60 BIS 70 STUNDEN WOCHENDIENST sind für die Schwestern keine Seltenheit, eine 48-Stunden-Woche kennen sie nur vom Hörensagen. Und Schwestern, die im sogenannten „Fünferradi“ Dienst tun können werden in der Branche als richtige Glückspilze bezeichnet.

Das „Fünferradi“ bedeutet: Erster Tag: Dienst von 6 bis 19 Uhr (Beidienst). Zweiter Tag: Dienst von 7 bis 19 Uhr (Hauptdienst). Dritter Tag: Dienst von 19 bis 7 Uhr (Nachtdienst). Vierter Tag: Schlaftag. Fünfter Tag: Frei.

Aber meistens wird aus dem freien Tag nichts, da fast alle Stationen mit zu wenig Personal besetzt sind, da heißt es dann am fünften Tag — wieder Beidienst machen. Im Hauptdienst muß die Schwester Spritzen geben und an Arztvisiten teilnehmen. Im Beidienst werden die verordneten Therapien verabreicht. Es müssen für die Patienten Umschläge, Einlaufe, Thermophore und Verbände gemacht werden. In der Zwischenzeit hilft dann der Hauptdienst dem Beidienst beim Herrichten der Medikamente, die im Tag dreimal ausgeteilt werden sollen. Aber neben der rein pflegerischen Arbeit müssen auch die Ampullen ausgekocht und die Bettwäsche gereinigt werden. Die Leibschüsseln müssen gewechselt sowie gespült werden.
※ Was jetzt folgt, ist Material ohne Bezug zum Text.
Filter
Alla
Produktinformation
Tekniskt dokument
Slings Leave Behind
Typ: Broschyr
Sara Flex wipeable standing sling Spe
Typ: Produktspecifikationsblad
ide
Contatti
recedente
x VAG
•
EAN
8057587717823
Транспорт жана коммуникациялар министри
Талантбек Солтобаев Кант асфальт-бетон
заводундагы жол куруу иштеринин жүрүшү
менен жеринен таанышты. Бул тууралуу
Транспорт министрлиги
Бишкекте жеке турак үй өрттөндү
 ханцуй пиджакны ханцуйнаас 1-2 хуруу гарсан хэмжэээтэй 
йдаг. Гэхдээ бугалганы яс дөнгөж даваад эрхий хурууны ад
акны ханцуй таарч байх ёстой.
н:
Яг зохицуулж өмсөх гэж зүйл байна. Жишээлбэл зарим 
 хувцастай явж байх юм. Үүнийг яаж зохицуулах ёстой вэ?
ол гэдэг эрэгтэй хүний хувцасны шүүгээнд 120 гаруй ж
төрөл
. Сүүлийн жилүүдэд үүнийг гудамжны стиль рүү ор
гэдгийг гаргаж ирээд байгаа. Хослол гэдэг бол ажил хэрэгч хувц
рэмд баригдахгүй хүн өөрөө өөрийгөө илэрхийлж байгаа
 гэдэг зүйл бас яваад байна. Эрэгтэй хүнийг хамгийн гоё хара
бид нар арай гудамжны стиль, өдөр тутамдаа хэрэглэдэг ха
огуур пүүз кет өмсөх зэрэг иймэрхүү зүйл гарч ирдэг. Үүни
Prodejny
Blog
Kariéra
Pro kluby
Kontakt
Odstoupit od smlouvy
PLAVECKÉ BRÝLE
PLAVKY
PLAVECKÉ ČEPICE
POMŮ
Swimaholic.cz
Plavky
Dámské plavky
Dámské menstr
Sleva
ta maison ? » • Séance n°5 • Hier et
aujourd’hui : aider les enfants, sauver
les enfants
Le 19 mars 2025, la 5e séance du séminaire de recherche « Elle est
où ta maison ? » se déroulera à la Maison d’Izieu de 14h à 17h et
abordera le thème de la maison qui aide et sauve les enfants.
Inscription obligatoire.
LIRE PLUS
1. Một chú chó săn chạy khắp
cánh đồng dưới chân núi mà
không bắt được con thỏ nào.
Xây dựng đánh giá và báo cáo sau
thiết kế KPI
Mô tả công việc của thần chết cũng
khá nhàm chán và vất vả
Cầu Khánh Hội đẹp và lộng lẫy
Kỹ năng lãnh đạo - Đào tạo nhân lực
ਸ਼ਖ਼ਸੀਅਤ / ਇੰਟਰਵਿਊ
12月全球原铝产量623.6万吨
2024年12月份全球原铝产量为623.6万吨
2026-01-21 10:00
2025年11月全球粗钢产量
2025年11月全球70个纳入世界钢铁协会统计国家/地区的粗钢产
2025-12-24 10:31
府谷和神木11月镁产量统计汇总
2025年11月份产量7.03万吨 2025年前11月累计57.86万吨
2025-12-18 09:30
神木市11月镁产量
Und ist dies alles getan, dann ist noch die administrative Arbeit da, die die Schwester zu erledigen hat.

SCHULD AN DEM ÜBERMÄSSIGEN MANGEL an Krankenschwestern ist gewiß keiner dieser einzelnen Nachteile — aber alle zusammen sind mindestens ebenso schuld daran wie die schlechte Bezahlung und die viele Arbeit.

Viele der einstigen Patienten senden den Schwestern nach ihrer Entlassung Grußkarten und danken ihnen für die liebevolle Pflece die ihnen die Schwestern haben angedeihen lassen, denn unsere Pflegerinnen haben sich trotz der schweren und verhältnismäßig vielen Arbeit ein mitfühlendes Herz bewahrt.

GIBT ES ETWAS SCHÖNERES als Frauen, die sich trotz ihrer harten Arbeit das mitfühlende Herz bewahrt haben? Wäre es nicht an der Zeit, unseren Schwestern, die wie kleine Heinzelmännchen ungesehen und unbemerkt von der Öffentlichkeit wirken und unermüdlich hilflose Menschen betreuen, mehr Anerkennung zu zollen?